1. PROGRESSIVE FUSION
2. SEQUENTIAL FUSION
3. HOMOTYPIC FUSION
4. SYNCHRONISED FUSION

Question 54

Sequential Fusion

Answer 54

Description: Vesicles fuse in a specific order, often driven by the state of the synaptic ribbon and calcium levels.

Outcome: Results in controlled release of neurotransmitters, modulating timing and quantity of signal transmission.

Question 55

Progressive Fusion:

Answer 55

Description: Vesicles fuse progressively, one after another, in sequence.

Outcome: Allows for a gradual increase in neurotransmitter release, contributing to a sustained synaptic output.

Question 56

Homotypic Fusion

Answer 56

Description: Vesicles of the same type fuse with each other, often within the same synaptic terminal.

Outcome: Aids in recycling and replenishing vesicles with consistent properties and neurotransmitter content.

Question 57

Synchronized Fusion

Answer 57

Description: Multiple vesicles fuse simultaneously or in close succession, triggered by a coordinated calcium influx.
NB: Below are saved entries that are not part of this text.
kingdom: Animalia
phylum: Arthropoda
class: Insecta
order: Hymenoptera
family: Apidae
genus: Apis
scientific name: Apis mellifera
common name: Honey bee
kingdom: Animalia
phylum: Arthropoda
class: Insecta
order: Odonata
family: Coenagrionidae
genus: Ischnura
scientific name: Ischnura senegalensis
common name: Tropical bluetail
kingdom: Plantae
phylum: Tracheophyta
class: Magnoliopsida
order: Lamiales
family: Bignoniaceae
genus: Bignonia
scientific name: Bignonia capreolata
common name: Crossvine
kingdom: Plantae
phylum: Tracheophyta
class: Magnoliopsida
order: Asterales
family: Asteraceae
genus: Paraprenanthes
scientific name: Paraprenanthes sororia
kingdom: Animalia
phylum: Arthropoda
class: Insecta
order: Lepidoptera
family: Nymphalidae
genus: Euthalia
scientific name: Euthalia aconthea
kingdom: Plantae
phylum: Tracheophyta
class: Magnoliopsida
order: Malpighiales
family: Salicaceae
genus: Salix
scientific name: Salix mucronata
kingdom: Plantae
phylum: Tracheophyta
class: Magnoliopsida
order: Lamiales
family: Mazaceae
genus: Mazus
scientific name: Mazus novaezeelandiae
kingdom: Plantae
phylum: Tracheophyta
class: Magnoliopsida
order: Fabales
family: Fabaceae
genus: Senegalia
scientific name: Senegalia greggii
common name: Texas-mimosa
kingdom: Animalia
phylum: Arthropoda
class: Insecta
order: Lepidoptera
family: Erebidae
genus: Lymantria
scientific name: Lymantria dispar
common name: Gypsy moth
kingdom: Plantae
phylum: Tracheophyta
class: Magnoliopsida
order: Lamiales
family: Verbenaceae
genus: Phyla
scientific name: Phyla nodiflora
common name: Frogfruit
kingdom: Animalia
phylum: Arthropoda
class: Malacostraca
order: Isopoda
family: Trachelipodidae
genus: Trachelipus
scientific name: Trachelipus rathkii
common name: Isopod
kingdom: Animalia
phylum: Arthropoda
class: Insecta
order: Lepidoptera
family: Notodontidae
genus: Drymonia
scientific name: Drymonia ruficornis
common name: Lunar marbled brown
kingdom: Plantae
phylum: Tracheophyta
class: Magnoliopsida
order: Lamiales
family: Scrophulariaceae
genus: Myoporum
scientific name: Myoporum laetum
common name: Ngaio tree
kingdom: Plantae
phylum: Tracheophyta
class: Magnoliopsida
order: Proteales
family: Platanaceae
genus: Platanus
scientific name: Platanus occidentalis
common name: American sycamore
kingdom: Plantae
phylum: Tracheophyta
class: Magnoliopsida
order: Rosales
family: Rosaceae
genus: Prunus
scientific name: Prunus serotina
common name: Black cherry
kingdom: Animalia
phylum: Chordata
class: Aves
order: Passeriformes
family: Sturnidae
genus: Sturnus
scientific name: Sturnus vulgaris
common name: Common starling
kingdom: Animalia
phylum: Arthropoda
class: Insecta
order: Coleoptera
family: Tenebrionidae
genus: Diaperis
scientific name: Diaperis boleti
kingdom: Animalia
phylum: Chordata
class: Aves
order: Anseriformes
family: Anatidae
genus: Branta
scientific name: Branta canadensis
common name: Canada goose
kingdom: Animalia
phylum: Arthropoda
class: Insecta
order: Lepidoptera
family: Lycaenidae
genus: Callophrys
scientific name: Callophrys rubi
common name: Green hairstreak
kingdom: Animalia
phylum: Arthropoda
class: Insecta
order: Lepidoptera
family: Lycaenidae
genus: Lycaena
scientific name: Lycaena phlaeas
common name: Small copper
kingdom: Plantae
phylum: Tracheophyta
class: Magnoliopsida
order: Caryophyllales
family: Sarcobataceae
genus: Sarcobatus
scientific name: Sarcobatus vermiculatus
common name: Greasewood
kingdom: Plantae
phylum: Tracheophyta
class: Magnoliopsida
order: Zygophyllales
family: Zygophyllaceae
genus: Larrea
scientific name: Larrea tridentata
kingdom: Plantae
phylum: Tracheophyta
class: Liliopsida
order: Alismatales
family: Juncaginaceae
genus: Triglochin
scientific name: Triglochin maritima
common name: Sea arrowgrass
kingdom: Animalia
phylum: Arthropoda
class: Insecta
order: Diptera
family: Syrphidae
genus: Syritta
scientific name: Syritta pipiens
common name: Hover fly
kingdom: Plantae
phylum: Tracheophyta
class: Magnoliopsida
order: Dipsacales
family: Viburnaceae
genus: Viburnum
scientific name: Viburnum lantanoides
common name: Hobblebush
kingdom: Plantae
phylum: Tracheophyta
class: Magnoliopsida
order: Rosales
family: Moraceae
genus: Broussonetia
Outcome: Produces a large, rapid release of neurotransmitters, crucial for high-speed synaptic responses.

Question 58

Size and Structure of Synaptic Boutons:

CNS Synapses

Answer 58

Synaptic boutons are much smaller compared to neuromuscular junctions.

They often contain only one or a few active zones, which are the sites where neurotransmitter release occurs.

Question 59

Mechanism of Transmitter Release:

CNS Synapses: 4

Answer 59

1. The mechanism of neurotransmitter release can vary between different synapses and even at the same synapse.
2. Complete Exocytosis: Vesicles fully fuse with the membrane to release neurotransmitters.
3. Kiss-and-Run Release: Vesicles partially fuse with the membrane and release neurotransmitters through a transitory fusion pore, then quickly reseal.
4. These variations can cause differences in quantal size (the amount of neurotransmitter released per vesicle) and vesicle diamete1.

Question 60

Multiquantal Release:

CNS Synapses:

Answer 60

The ability to release multiple quanta of neurotransmitter simultaneously (multiquantal release) is a feature that enhances the efficiency and flexibility of synaptic signaling.

This allows for a more robust and adaptable response to neural activity.

These differences highlight how neurotransmission in the CNS is specialized to meet the unique demands of neural circuits and signaling compared to the more straightforward neuromuscular junctions.